Please give the records below back in full, exactly as shown.

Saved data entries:
------------------------------------

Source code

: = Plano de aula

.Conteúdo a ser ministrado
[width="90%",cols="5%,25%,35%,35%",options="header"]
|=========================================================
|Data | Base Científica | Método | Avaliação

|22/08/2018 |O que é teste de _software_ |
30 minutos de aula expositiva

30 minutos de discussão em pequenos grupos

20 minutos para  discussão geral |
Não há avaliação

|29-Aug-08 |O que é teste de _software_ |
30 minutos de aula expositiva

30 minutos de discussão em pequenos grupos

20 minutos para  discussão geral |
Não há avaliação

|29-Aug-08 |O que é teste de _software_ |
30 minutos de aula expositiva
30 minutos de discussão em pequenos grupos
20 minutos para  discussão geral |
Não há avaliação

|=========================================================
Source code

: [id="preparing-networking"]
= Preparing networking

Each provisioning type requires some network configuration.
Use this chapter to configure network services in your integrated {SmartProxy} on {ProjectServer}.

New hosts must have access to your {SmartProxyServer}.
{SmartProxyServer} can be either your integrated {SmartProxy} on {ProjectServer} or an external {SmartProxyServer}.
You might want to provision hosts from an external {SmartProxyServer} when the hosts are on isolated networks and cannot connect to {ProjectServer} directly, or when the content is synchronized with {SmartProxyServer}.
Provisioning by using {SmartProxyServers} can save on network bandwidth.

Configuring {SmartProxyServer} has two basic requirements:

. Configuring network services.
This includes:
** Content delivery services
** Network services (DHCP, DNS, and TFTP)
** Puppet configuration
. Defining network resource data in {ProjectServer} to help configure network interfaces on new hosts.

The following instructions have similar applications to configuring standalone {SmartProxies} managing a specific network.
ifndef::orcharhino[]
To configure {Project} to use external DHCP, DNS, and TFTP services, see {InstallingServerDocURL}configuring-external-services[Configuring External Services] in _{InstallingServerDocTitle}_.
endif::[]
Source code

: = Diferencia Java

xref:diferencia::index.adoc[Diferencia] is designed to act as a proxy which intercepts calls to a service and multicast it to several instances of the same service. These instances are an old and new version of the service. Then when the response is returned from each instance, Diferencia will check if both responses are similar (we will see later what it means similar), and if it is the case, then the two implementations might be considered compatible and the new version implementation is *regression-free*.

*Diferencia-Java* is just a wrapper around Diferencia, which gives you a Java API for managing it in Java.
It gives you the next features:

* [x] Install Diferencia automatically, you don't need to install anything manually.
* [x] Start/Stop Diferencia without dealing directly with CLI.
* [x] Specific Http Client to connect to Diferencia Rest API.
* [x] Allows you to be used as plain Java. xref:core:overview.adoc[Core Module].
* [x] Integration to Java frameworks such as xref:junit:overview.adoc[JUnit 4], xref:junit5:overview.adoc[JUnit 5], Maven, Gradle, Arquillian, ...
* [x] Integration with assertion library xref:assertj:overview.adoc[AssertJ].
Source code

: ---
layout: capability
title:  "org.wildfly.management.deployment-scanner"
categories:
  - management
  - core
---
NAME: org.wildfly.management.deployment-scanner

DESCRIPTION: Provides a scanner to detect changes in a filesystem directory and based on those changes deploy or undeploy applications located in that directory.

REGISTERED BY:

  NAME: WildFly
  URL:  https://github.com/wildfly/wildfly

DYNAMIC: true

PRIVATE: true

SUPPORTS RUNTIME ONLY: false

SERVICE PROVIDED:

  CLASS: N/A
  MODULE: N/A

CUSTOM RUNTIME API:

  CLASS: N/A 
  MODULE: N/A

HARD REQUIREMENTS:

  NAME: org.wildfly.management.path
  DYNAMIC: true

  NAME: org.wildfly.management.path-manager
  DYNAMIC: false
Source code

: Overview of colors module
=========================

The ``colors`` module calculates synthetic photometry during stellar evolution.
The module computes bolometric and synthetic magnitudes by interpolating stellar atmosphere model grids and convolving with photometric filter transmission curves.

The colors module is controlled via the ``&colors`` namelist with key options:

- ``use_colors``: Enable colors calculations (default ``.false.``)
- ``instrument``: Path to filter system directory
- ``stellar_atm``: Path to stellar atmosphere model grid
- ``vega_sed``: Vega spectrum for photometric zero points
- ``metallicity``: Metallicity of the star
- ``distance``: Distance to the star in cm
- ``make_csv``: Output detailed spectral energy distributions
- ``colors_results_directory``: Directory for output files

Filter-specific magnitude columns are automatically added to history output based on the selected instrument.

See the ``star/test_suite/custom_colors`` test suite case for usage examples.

------------------------------------

Completed task:
Source code

: = Plano de aula

.Conteúdo a ser ministrado
[width="90%",cols="5%,25%,35%,35%",options="header"]
|=========================================================
|Data | Base Científica | Método | Avaliação

|22/08/2018 |O que é teste de _software_ |
30 minutos de aula expositiva

30 minutos de discussão em pequenos grupos

20 minutos para  discussão geral |
Não há avaliação

|29-Aug-08 |O que é teste de _software_ |
30 minutos de aula expositiva

30 minutos de discussão em pequenos grupos

20 minutos para  discussão geral |
Não há avaliação

|29-Aug-08 |O que é teste de _software_ |
30 minutos de aula expositiva
30 minutos de discussão em pequenos grupos
20 minutos para  discussão geral |
Não há avaliação

|=========================================================
Source code

: [id="preparing-networking"]
= Preparing networking

Each provisioning type requires some network configuration.
Use this chapter to configure network services in your integrated {SmartProxy} on {ProjectServer}.

New hosts must have access to your {SmartProxyServer}.
{SmartProxyServer} can be either your integrated {SmartProxy} on {ProjectServer} or an external {SmartProxyServer}.
You might want to provision hosts from an external {SmartProxyServer} when the hosts are on isolated networks and cannot connect to {ProjectServer} directly, or when the content is synchronized with {SmartProxyServer}.
Provisioning by using {SmartProxyServers} can save on network bandwidth.

Configuring {SmartProxyServer} has two basic requirements:

. Configuring network services.
This includes:
** Content delivery services
** Network services (DHCP, DNS, and TFTP)
** Puppet configuration
. Defining network resource data in {ProjectServer} to help configure network interfaces on new hosts.

The following instructions have similar applications to configuring standalone {SmartProxies} managing a specific network.
ifndef::orcharhino[]
To configure {Project} to use external DHCP, DNS, and TFTP services, see {InstallingServerDocURL}configuring-external-services[Configuring External Services] in _{InstallingServerDocTitle}_.
endif::[]
Source code

: = Diferencia Java

xref:diferencia::index.adoc[Diferencia] is designed to act as a proxy which intercepts calls to a service and multicast it to several instances of the same service. These instances are an old and new version of the service. Then when the response is returned from each instance, Diferencia will check if both responses are similar (we will see later what it means similar), and if it is the case, then the two implementations might be considered compatible and the new version implementation is *regression-free*.

*Diferencia-Java* is just a wrapper around Diferencia, which gives you a Java API for managing it in Java.
It gives you the next features:

* [x] Install Diferencia automatically, you don't need to install anything manually.
* [x] Start/Stop Diferencia without dealing directly with CLI.
* [x] Specific Http Client to connect to Diferencia Rest API.
* [x] Allows you to be used as plain Java. xref:core:overview.adoc[Core Module].
* [x] Integration to Java frameworks such as xref:junit:overview.adoc[JUnit 4], xref:junit5:overview.adoc[JUnit 5], Maven, Gradle, Arquillian, ...
* [x] Integration with assertion library xref:assertj:overview.adoc[AssertJ].
Source code

: ---
layout: capability
title:  "org.wildfly.management.deployment-scanner"
categories:
  - management
  - core
---
NAME: org.wildfly.management.deployment-scanner

DESCRIPTION: Provides a scanner to detect changes in a filesystem directory and based on those changes deploy or undeploy applications located in that directory.

REGISTERED BY:

  NAME: WildFly
  URL:  https://github.com/wildfly/wildfly

DYNAMIC: true

PRIVATE: true

SUPPORTS RUNTIME ONLY: false

SERVICE PROVIDED:

  CLASS: N/A
  MODULE: N/A

CUSTOM RUNTIME API:

  CLASS: N/A 
  MODULE: N/A

HARD REQUIREMENTS:

  NAME: org.wildfly.management.path
  DYNAMIC: true

  NAME: org.wildfly.management.path-manager
  DYNAMIC: false
Source code

: Overview of colors module
=========================

The ``colors`` module calculates synthetic photometry during stellar evolution.
The module computes bolometric and synthetic magnitudes by interpolating stellar atmosphere model grids and convolving with photometric filter transmission curves.

The colors module is controlled via the ``&colors`` namelist with key options:

- ``use_colors``: Enable colors calculations (default ``.false.``)
- ``instrument``: Path to filter system directory
- ``stellar_atm``: Path to stellar atmosphere model grid
- ``vega_sed``: Vega spectrum for photometric zero points
- ``metallicity``: Metallicity of the star
- ``distance``: Distance to the star in cm
- ``make_csv``: Output detailed spectral energy distributions
- ``colors_results_directory``: Directory for output files

Filter-specific magnitude columns are automatically added to history output based on the selected instrument.

See the ``star/test_suite/custom_colors`` test suite case for usage examples.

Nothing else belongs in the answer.